→ Task material
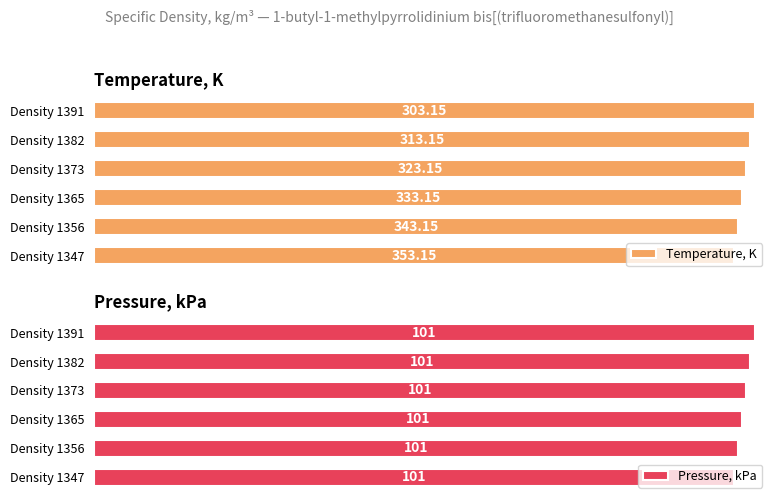

Which has a higher value, Density 1347 or Density 1373?

Density 1373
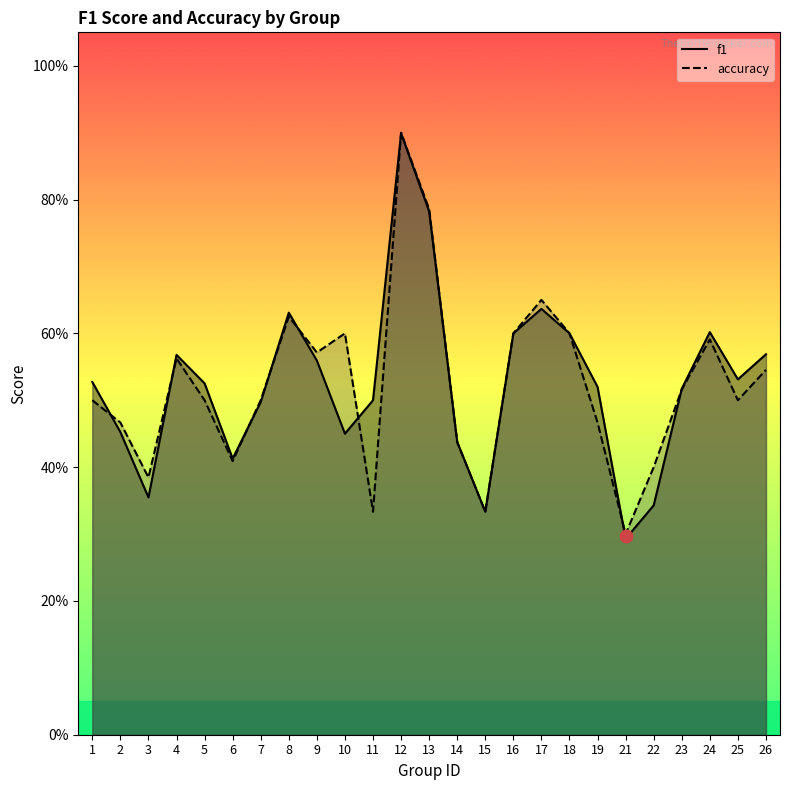

Which series has the widest spread of Y values?

f1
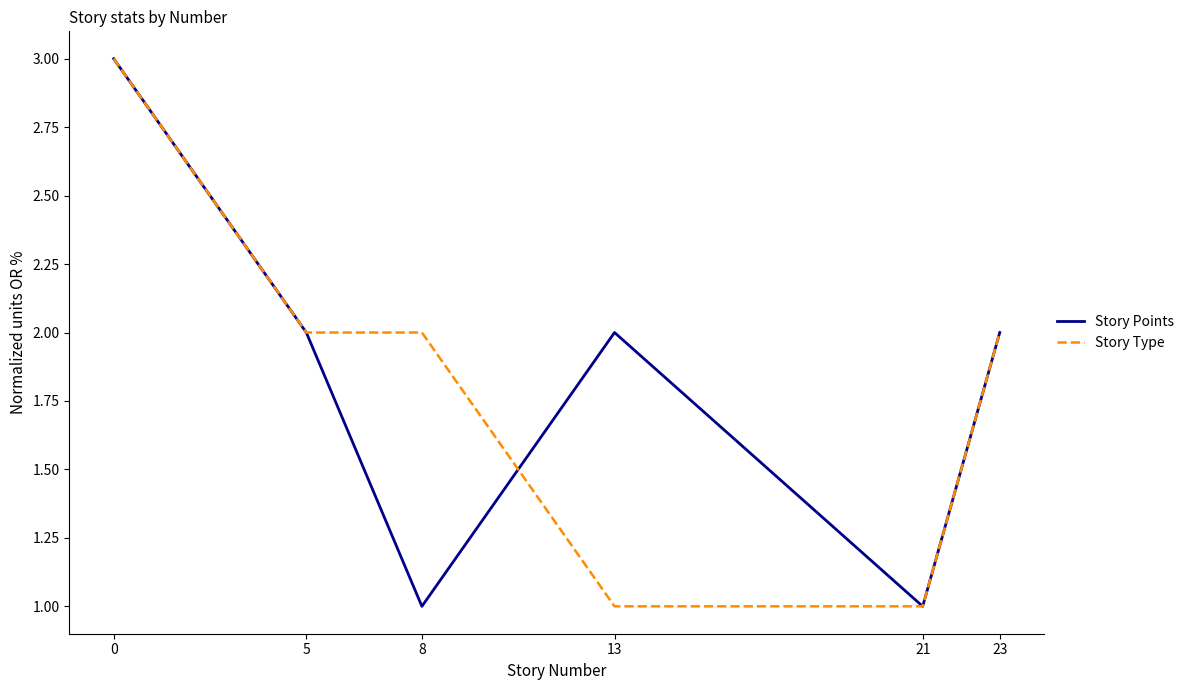

What is the maximum value shown in the chart?

3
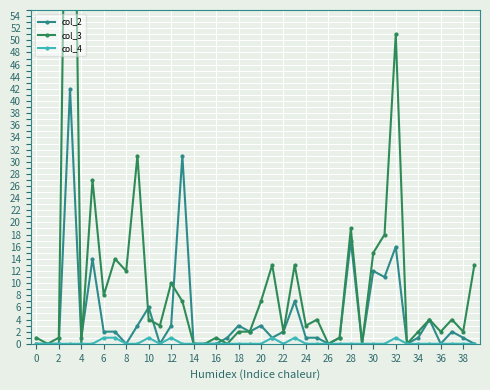

True or false: col_4 and col_3 intersect in this chart.

False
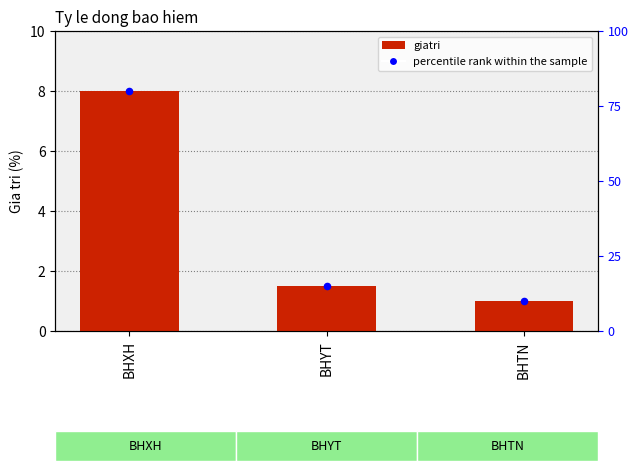

At which category is the sum across all series the highest?

BHXH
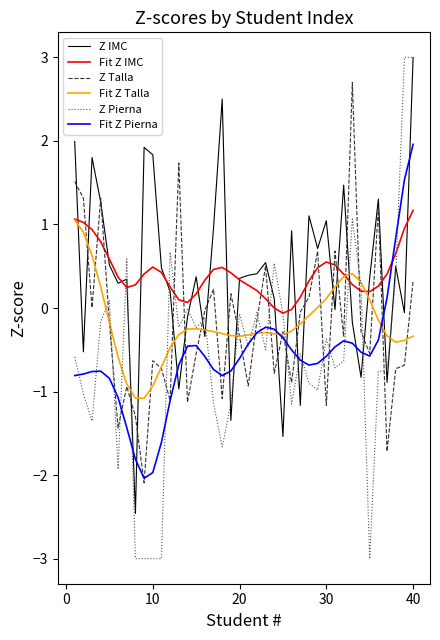

What is the maximum value shown in the chart?

3.0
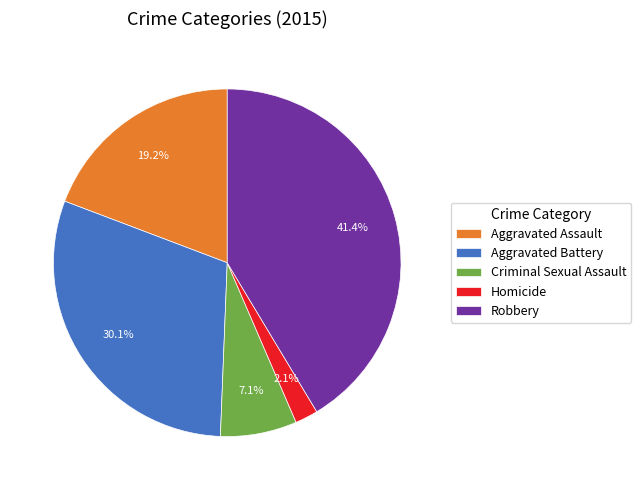

To the nearest percent, what is the difference between the Robbery and Criminal Sexual Assault slice percentages?

34%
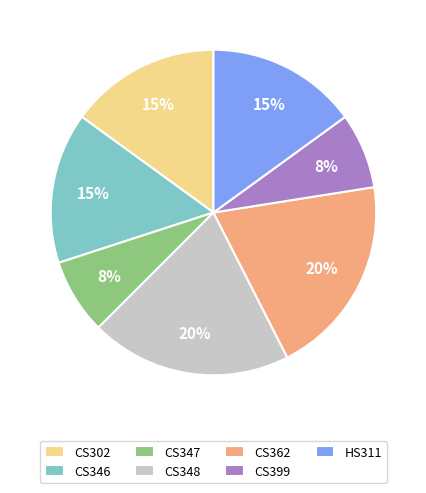

Does CS399 account for over 50% of the chart?

No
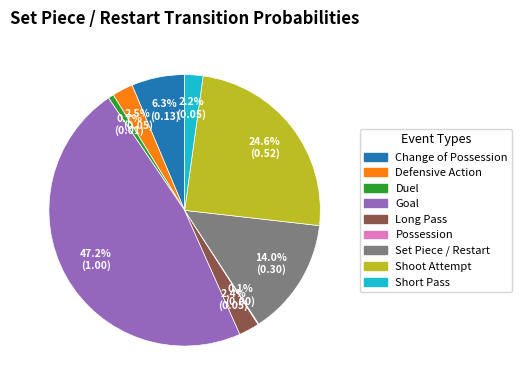

Does any single category account for the majority?

No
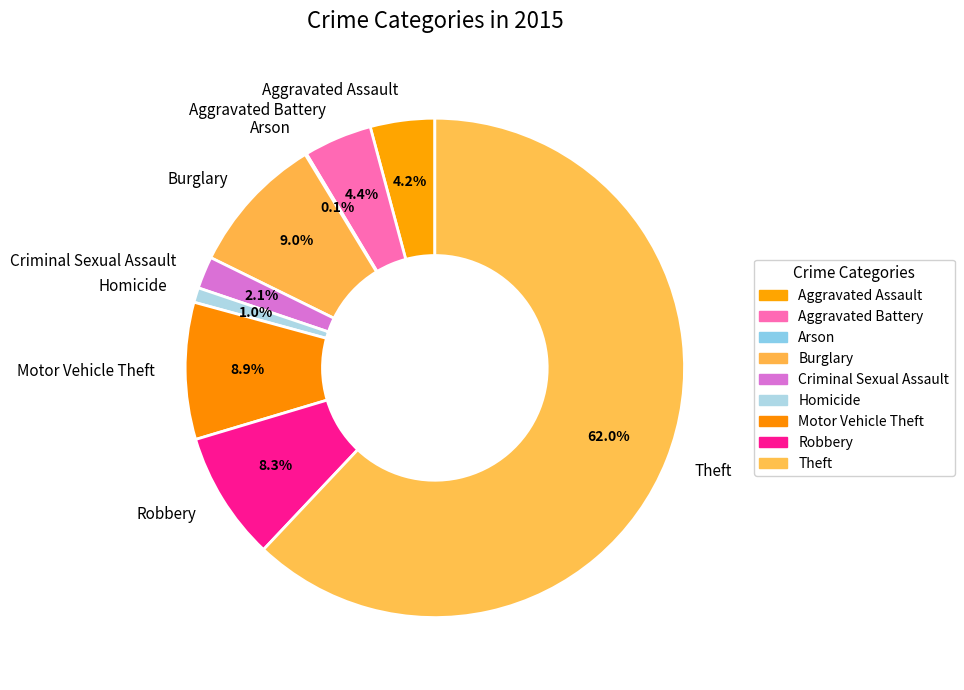

What is the ratio of the value at Burglary to the value at Criminal Sexual Assault?

4.3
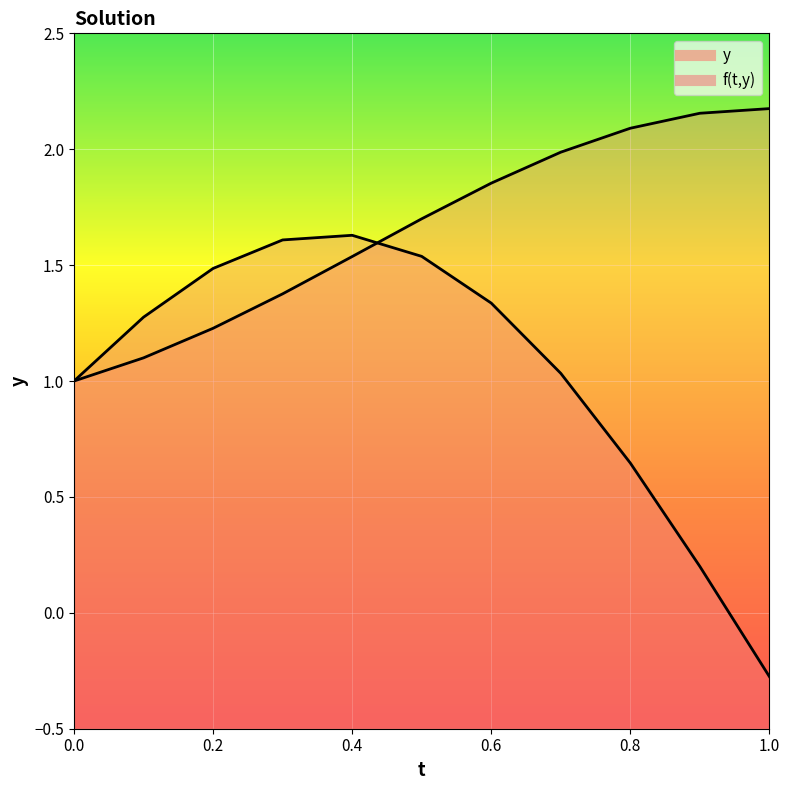

Which series ends up on top after the final intersection of y and f(t,y)?

y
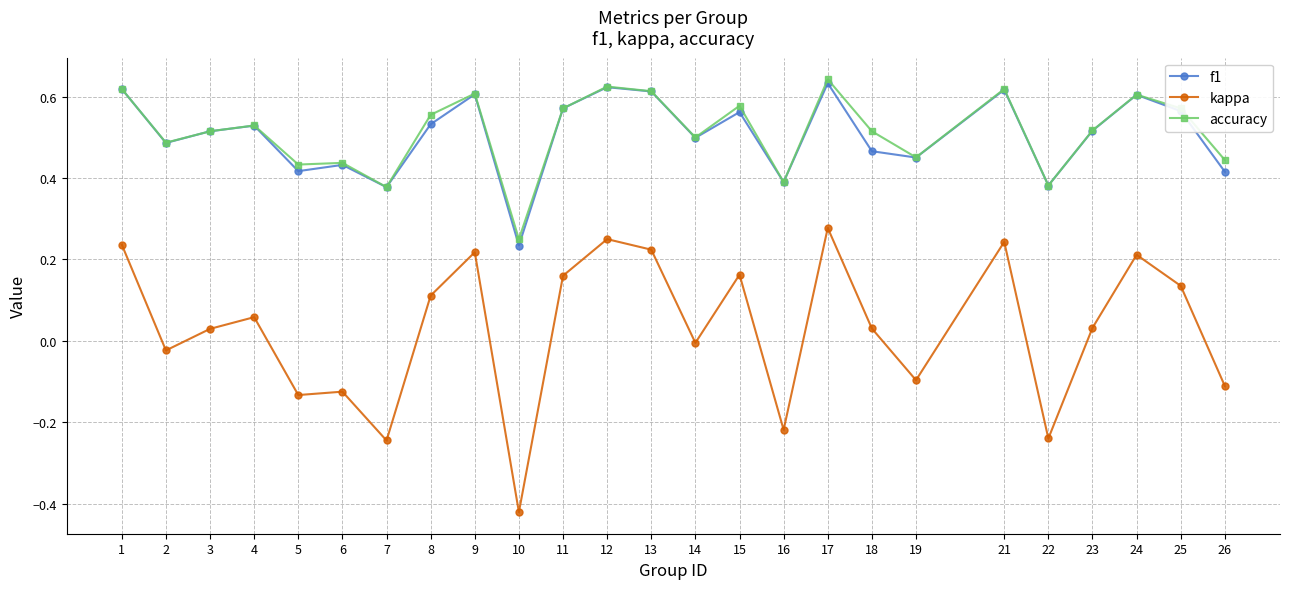

At how many categories does at least one series exceed 0?

25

→ To do
Report every line in the records above that contains the word "account", copying each such line in full. Case counts when matching.

→ Written response
Does CS399 account for over 50% of the chart?
Does any single category account for the majority?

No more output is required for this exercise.